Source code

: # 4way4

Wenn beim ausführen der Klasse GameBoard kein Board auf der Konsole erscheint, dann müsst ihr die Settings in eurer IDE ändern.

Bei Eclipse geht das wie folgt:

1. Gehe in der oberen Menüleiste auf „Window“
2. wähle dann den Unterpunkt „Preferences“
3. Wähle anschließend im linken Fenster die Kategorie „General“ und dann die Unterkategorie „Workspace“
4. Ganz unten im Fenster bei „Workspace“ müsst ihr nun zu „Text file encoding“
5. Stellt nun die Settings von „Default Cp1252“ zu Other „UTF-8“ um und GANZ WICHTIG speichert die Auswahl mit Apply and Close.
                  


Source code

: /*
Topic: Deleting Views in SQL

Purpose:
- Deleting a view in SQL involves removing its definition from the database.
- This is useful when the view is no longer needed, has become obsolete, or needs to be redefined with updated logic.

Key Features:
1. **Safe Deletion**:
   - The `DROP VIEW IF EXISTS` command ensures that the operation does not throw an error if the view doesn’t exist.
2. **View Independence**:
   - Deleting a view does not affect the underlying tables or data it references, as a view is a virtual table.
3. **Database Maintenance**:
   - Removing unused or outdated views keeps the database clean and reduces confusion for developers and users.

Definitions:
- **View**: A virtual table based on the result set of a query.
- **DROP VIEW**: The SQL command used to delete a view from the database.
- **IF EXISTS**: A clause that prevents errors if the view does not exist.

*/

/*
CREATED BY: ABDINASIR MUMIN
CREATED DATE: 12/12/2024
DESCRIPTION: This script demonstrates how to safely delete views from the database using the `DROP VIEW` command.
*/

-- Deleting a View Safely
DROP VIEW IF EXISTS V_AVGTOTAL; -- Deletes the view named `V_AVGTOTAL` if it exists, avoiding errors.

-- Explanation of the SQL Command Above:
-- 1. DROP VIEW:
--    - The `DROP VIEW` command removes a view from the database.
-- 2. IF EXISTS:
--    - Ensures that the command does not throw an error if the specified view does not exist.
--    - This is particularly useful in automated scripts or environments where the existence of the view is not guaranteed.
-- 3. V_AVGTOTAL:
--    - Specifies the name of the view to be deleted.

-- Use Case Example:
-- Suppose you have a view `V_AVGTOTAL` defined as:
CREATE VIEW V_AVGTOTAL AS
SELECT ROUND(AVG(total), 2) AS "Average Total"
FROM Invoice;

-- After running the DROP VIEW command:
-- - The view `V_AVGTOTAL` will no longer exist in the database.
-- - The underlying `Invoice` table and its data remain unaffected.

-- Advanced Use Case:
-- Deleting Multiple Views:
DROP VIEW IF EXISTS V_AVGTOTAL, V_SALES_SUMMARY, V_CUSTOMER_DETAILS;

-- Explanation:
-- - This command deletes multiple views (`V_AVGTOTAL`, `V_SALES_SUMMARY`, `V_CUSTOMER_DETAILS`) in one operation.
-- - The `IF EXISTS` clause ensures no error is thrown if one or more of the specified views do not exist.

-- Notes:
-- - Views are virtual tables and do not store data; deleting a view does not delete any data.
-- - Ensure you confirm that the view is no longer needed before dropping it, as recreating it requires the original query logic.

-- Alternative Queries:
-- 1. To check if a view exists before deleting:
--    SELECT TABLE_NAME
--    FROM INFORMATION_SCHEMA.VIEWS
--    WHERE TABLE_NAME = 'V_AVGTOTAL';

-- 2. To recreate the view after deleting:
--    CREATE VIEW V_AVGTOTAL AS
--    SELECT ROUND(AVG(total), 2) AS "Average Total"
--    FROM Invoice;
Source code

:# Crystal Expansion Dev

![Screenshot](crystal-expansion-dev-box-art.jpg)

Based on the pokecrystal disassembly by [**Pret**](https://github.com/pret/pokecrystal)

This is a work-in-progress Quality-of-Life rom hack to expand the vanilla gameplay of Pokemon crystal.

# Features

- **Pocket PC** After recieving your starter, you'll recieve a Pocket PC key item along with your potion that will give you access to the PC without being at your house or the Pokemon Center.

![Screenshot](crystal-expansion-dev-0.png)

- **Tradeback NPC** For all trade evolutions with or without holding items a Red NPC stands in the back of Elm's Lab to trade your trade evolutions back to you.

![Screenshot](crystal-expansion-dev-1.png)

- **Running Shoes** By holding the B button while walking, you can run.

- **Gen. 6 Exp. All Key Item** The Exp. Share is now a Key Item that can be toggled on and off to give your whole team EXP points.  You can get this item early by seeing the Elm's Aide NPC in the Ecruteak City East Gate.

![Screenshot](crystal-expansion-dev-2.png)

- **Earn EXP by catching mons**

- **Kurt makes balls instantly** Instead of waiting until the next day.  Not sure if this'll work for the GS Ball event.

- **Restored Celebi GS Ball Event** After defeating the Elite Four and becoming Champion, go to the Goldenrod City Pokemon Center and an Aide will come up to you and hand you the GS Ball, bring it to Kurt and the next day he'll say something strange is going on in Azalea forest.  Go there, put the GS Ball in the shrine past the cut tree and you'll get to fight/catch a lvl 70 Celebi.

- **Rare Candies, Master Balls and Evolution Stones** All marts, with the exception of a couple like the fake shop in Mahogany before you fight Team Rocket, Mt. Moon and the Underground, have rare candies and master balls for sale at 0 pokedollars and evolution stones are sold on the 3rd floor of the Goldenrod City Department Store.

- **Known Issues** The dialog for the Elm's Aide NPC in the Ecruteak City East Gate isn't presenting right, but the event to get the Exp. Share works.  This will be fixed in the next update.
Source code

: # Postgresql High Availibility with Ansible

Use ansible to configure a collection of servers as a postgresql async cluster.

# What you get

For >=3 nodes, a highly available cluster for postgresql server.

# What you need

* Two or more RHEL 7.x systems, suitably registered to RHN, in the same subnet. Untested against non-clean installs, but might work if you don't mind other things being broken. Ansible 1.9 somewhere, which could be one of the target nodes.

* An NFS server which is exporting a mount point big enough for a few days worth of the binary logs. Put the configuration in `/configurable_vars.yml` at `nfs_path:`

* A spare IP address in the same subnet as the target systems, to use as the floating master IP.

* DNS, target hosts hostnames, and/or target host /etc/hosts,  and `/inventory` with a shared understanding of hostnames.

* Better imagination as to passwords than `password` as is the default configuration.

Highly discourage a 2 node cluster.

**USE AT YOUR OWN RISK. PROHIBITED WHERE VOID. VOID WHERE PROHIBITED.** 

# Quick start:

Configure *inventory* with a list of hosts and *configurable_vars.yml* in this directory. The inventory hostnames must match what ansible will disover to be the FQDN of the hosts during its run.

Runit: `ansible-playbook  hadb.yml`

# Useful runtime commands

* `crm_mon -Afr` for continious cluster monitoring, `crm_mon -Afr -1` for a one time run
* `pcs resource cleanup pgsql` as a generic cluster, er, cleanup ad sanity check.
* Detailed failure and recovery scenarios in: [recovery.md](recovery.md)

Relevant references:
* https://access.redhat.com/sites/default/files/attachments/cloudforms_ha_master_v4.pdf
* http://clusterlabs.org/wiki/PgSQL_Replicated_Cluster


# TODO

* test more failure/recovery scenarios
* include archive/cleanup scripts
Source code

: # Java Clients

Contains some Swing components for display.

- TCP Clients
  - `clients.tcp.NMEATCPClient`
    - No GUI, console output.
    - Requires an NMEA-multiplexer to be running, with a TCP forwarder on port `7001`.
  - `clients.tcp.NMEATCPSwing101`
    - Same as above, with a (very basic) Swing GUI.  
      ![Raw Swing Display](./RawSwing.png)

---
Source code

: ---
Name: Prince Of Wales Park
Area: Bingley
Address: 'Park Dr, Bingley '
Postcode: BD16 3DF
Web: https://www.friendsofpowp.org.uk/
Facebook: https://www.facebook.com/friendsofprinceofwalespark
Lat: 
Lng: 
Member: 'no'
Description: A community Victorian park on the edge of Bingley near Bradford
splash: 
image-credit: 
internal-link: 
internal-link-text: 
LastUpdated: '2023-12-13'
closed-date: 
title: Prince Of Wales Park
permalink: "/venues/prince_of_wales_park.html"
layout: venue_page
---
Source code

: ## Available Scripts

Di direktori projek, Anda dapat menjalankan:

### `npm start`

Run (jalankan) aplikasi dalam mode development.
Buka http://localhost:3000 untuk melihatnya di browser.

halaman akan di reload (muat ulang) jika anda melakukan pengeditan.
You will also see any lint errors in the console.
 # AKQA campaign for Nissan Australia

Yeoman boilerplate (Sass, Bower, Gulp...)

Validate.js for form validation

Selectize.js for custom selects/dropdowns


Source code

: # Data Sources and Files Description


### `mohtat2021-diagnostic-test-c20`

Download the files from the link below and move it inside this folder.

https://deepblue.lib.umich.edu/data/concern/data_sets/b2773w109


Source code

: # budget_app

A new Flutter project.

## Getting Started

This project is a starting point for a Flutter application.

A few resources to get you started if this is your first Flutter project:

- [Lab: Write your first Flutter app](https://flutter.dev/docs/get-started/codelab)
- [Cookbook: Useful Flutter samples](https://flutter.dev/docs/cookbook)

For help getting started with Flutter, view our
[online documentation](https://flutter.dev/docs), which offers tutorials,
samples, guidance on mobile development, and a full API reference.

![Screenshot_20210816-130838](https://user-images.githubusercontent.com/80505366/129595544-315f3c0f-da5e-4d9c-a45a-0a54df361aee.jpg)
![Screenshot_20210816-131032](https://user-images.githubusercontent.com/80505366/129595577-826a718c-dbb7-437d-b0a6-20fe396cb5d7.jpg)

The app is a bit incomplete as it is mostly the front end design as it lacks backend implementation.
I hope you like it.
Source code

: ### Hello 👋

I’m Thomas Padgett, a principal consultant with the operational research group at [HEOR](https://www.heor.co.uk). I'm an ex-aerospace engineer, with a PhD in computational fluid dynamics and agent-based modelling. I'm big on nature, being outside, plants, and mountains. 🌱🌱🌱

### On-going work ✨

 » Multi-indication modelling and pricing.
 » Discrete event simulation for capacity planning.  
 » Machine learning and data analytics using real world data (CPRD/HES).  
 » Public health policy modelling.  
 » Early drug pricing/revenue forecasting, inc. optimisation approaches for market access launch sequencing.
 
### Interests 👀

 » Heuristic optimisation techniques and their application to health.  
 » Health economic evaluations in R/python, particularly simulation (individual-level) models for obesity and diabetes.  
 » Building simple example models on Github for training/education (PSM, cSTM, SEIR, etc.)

*Try it*
Your task is to find each line in the entries that contains the string "query" and copy it.

*Response to the task*
- **View**: A virtual table based on the result set of a query.
-- - Ensure you confirm that the view is no longer needed before dropping it, as recreating it requires the original query logic.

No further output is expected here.